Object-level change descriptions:

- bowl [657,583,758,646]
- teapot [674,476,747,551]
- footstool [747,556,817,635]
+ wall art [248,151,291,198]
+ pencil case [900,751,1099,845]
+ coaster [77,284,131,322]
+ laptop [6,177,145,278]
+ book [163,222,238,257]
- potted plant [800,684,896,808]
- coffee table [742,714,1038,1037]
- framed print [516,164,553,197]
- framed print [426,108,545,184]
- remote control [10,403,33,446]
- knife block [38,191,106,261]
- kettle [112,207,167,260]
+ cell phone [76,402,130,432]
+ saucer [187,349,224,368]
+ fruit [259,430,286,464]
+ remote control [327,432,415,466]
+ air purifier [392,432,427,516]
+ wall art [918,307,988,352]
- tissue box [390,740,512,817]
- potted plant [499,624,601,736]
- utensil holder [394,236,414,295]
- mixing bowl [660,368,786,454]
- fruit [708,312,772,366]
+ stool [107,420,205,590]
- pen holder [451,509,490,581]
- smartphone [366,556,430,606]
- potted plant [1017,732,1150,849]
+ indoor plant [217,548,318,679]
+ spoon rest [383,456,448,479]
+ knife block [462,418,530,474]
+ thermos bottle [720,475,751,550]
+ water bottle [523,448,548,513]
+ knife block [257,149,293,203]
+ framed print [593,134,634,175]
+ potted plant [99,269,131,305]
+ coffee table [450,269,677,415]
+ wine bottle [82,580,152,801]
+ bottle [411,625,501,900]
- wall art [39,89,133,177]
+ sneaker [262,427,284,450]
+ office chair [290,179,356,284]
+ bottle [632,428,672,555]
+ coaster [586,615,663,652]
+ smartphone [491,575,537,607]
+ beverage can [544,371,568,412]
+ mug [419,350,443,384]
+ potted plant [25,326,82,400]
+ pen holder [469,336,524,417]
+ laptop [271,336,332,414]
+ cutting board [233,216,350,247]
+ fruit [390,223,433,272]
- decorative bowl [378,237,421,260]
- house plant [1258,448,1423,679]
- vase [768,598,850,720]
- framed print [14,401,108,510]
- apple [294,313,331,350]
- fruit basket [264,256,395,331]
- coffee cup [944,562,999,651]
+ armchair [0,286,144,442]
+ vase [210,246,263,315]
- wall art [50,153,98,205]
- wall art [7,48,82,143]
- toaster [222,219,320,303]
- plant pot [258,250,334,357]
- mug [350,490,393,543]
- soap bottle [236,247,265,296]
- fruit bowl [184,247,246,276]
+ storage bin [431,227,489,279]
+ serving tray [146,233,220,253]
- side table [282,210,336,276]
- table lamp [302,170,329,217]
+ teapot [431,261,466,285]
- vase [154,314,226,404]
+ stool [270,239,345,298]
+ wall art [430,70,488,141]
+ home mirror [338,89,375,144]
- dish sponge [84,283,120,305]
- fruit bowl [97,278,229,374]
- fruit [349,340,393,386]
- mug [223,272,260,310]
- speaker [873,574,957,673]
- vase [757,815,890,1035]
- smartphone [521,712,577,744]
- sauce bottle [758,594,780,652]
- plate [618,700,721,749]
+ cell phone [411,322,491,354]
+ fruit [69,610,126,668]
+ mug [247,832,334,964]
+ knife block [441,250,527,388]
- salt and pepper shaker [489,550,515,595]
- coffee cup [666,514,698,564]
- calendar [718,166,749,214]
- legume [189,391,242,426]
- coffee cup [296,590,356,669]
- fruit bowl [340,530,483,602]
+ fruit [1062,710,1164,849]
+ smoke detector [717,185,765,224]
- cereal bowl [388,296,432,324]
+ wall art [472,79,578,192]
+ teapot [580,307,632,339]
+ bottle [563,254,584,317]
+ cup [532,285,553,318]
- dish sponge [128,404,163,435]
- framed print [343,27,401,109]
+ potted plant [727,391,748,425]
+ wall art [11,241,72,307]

Exercise aim:
Each line in the records above with "potted" must be returned.

Response below:
- potted plant [800,684,896,808]
- potted plant [499,624,601,736]
- potted plant [1017,732,1150,849]
+ potted plant [99,269,131,305]
+ potted plant [25,326,82,400]
+ potted plant [727,391,748,425]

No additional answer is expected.